Task instructions:
Reproduce every entry below exactly, minus the pictures.

Saved entries:
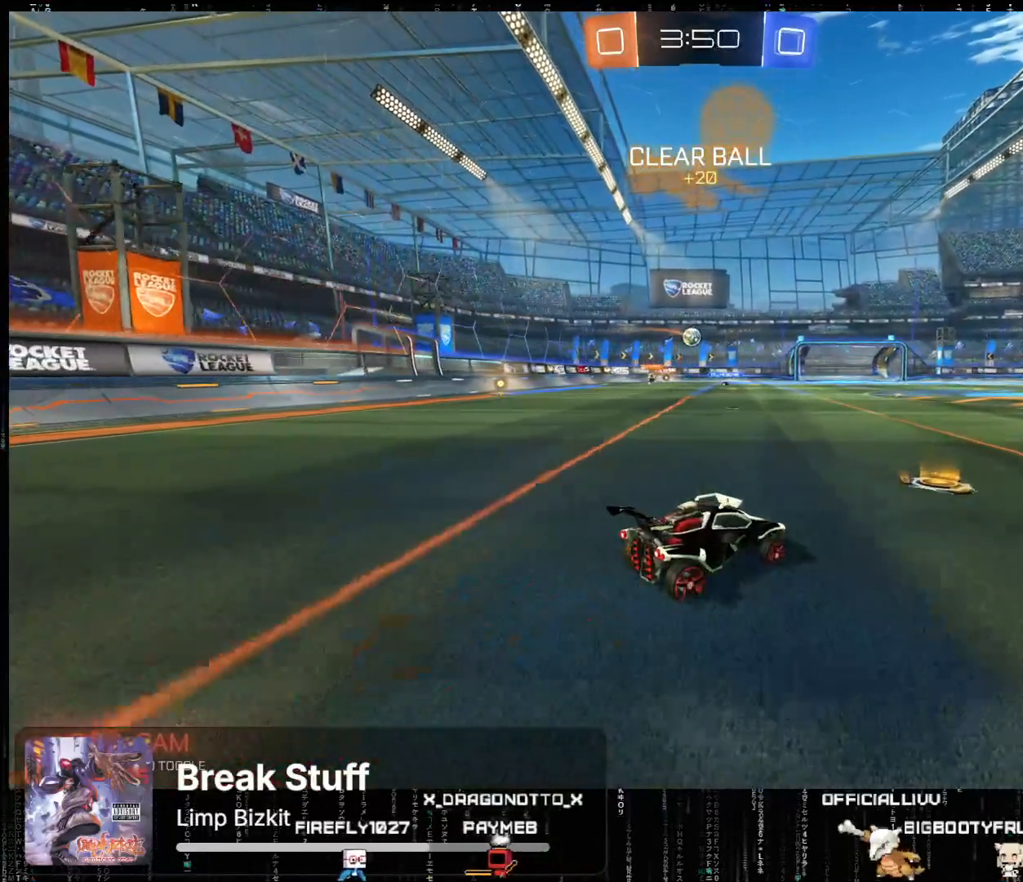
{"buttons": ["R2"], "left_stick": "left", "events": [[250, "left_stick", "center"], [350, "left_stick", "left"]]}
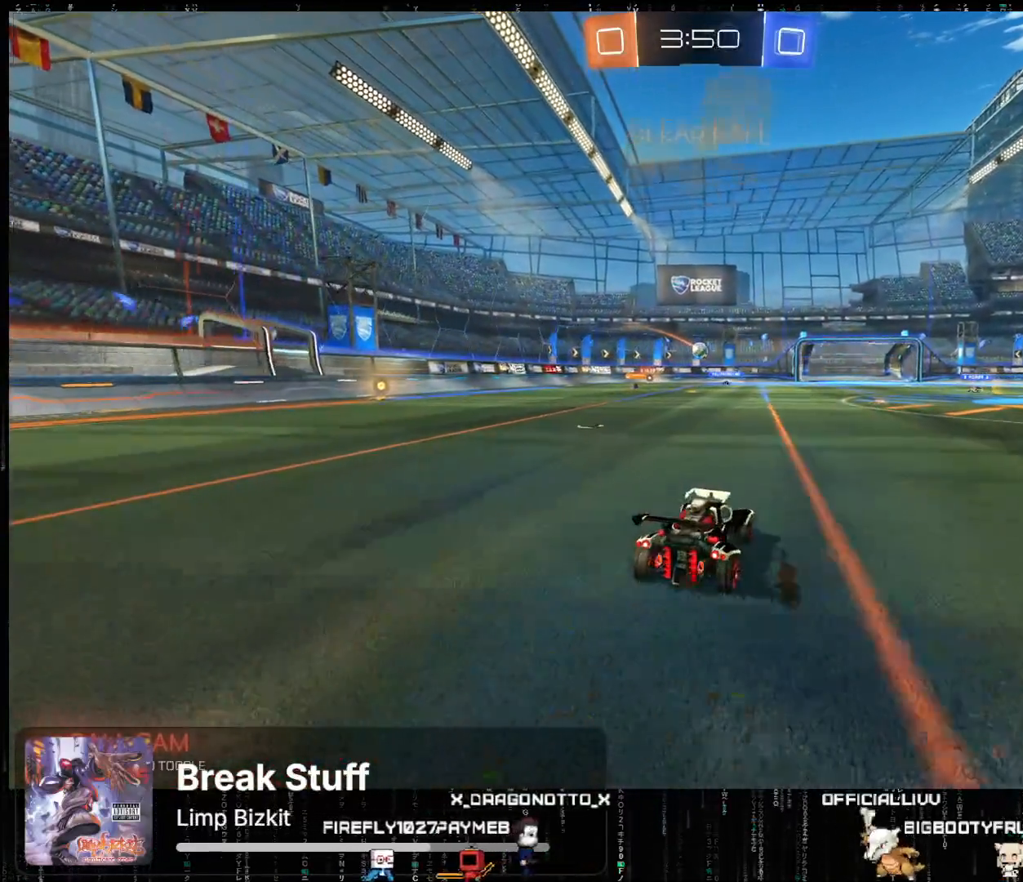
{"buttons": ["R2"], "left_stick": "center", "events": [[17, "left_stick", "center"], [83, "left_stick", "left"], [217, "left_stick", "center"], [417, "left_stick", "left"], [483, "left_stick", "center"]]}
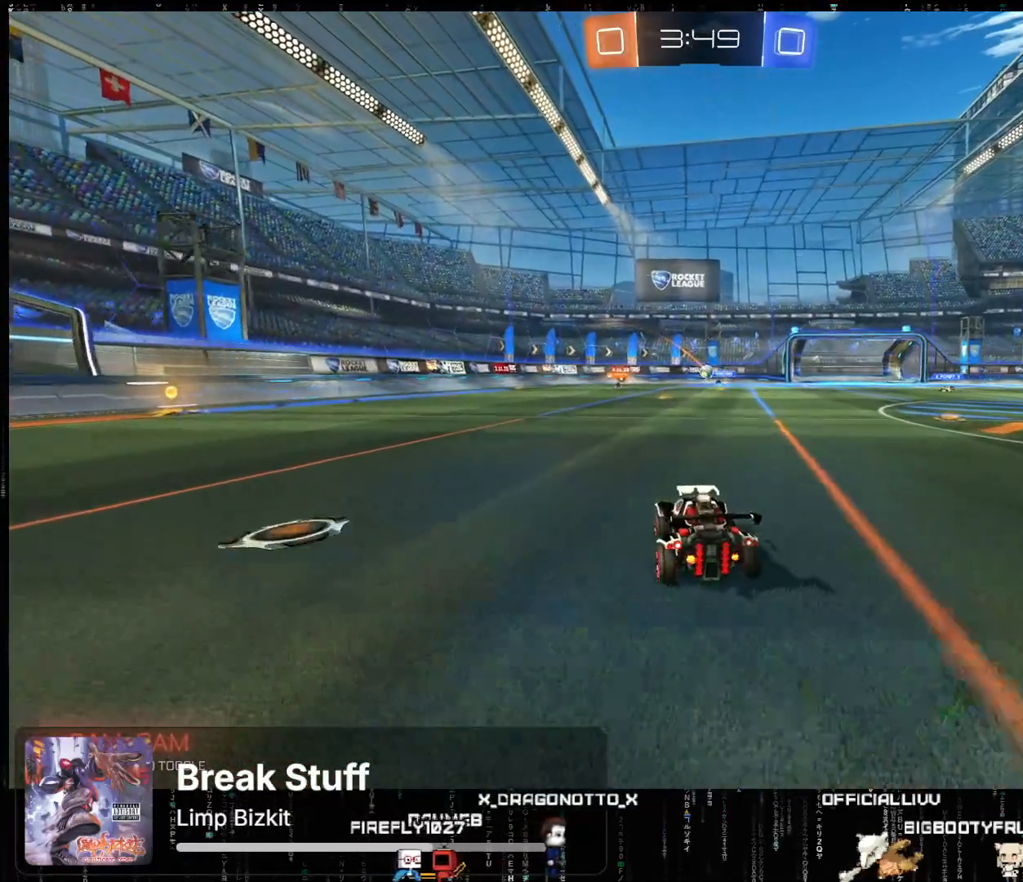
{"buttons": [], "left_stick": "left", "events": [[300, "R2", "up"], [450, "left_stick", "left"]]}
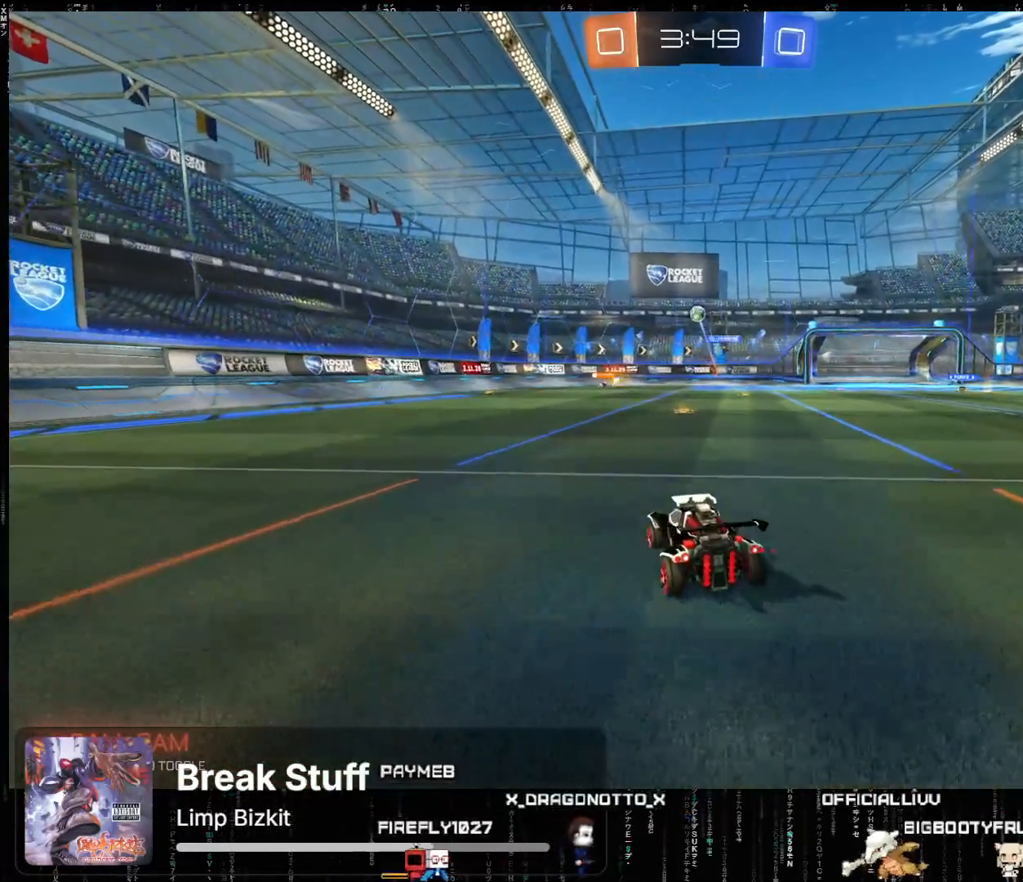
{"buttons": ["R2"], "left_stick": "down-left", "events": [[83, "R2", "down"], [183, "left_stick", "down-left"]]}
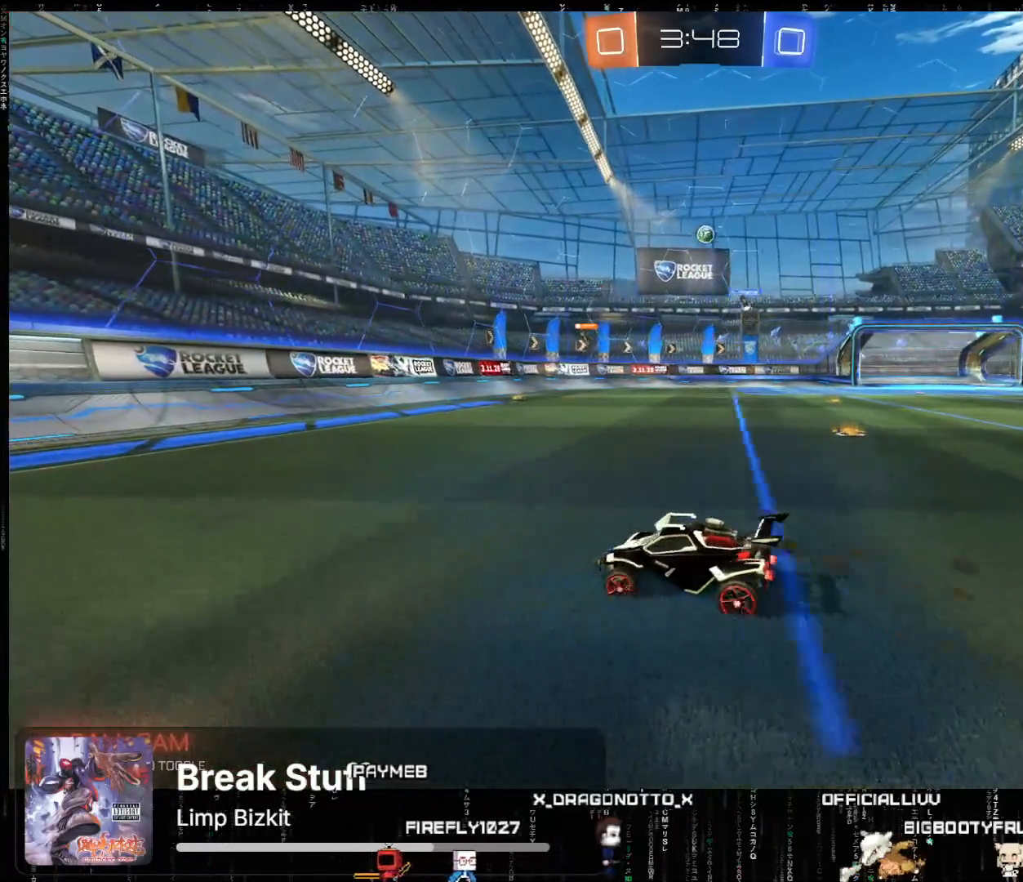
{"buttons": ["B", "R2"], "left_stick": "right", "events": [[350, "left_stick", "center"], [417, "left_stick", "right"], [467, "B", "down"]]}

Reply to the exercise:
{"buttons": ["R2"], "left_stick": "left", "events": [[250, "left_stick", "center"], [350, "left_stick", "left"]]}
{"buttons": ["R2"], "left_stick": "center", "events": [[17, "left_stick", "center"], [83, "left_stick", "left"], [217, "left_stick", "center"], [417, "left_stick", "left"], [483, "left_stick", "center"]]}
{"buttons": [], "left_stick": "left", "events": [[300, "R2", "up"], [450, "left_stick", "left"]]}
{"buttons": ["R2"], "left_stick": "down-left", "events": [[83, "R2", "down"], [183, "left_stick", "down-left"]]}
{"buttons": ["B", "R2"], "left_stick": "right", "events": [[350, "left_stick", "center"], [417, "left_stick", "right"], [467, "B", "down"]]}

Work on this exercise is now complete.